▶ [DIRECTIVE]
In the entries below, begin at the line with "vfov_deg: 46.3" and stop after the line with "f_number: 1.5"; output those lines exactly and omit the pictures.

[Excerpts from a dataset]
────
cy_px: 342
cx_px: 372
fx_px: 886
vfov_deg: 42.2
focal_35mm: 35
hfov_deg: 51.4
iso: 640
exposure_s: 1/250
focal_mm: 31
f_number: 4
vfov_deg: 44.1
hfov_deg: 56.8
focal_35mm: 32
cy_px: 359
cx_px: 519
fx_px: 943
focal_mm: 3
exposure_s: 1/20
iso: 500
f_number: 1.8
────
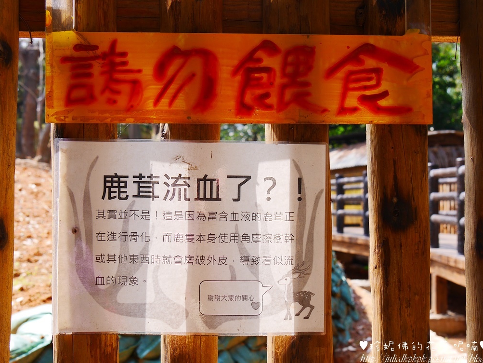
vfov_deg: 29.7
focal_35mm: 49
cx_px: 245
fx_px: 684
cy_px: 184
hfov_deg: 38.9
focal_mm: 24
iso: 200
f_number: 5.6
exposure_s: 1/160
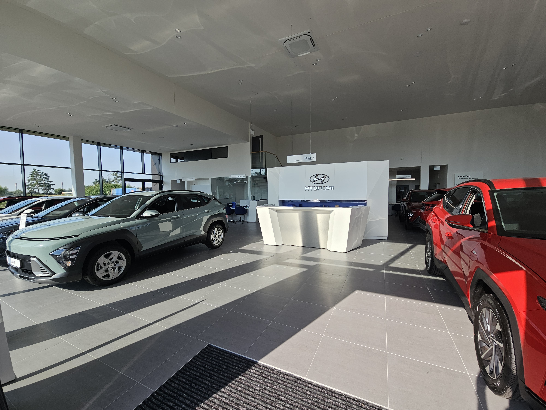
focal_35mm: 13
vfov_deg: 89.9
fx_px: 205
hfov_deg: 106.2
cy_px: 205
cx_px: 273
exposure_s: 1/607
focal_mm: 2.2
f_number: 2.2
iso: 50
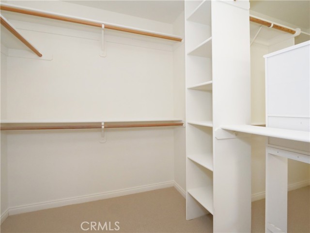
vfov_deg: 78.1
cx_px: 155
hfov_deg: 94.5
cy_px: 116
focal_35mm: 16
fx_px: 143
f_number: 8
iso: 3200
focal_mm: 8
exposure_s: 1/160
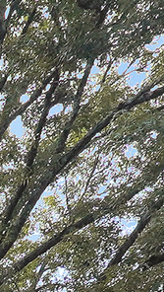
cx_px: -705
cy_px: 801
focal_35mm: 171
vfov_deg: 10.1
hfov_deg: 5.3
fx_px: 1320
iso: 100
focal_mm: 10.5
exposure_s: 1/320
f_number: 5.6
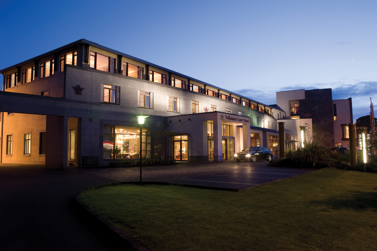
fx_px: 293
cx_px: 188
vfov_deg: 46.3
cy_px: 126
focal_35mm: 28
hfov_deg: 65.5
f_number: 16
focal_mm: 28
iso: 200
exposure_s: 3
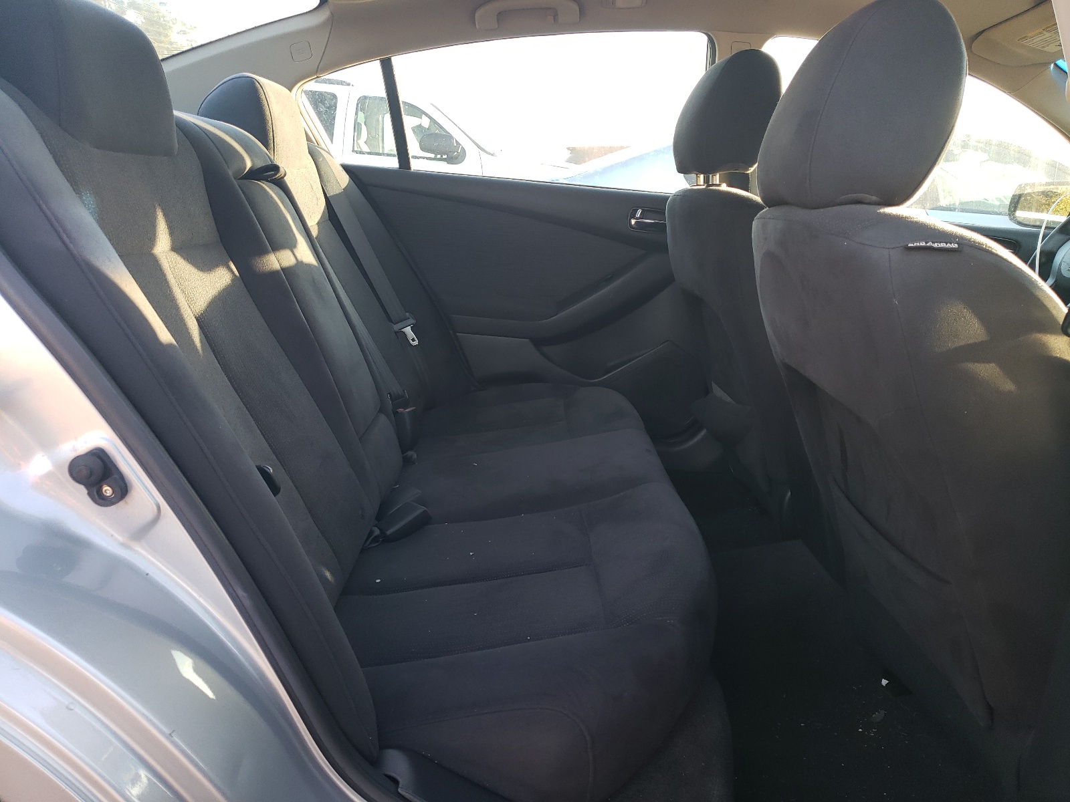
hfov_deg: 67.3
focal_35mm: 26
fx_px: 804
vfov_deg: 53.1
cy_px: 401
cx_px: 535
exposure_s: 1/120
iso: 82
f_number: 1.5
────
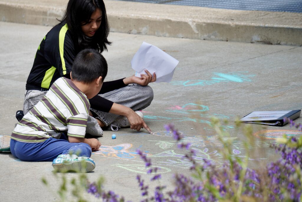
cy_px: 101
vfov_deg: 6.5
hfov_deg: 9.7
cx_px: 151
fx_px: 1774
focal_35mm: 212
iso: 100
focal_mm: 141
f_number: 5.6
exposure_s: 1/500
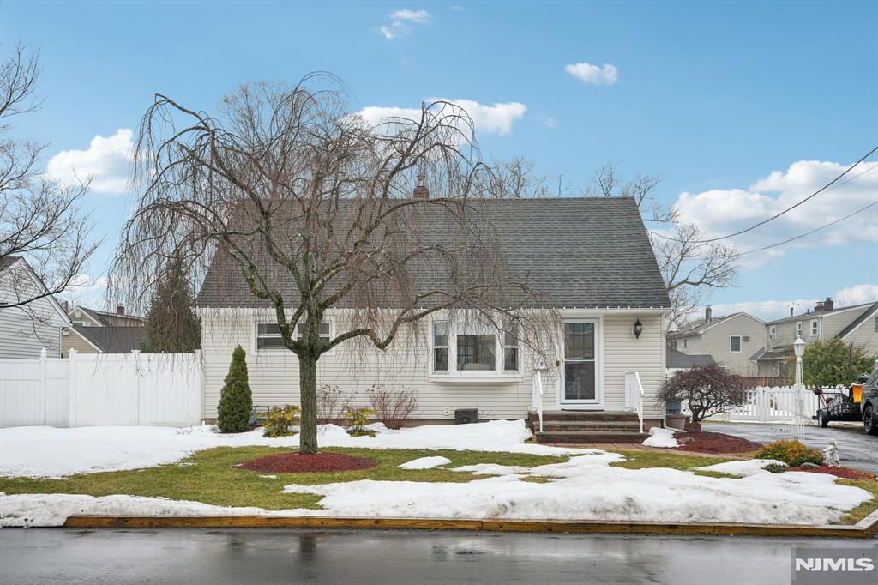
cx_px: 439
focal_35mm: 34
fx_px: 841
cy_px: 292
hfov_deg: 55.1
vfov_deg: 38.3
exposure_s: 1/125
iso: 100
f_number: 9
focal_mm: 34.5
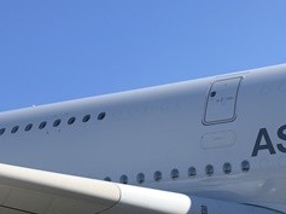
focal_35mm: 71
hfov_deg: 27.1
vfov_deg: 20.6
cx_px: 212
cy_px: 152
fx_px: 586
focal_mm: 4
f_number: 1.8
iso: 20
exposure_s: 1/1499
────
▶ [ANSWER SPACE]
vfov_deg: 46.3
cy_px: 126
focal_35mm: 28
hfov_deg: 65.5
f_number: 16
focal_mm: 28
iso: 200
exposure_s: 3
hfov_deg: 67.3
focal_35mm: 26
fx_px: 804
vfov_deg: 53.1
cy_px: 401
cx_px: 535
exposure_s: 1/120
iso: 82
f_number: 1.5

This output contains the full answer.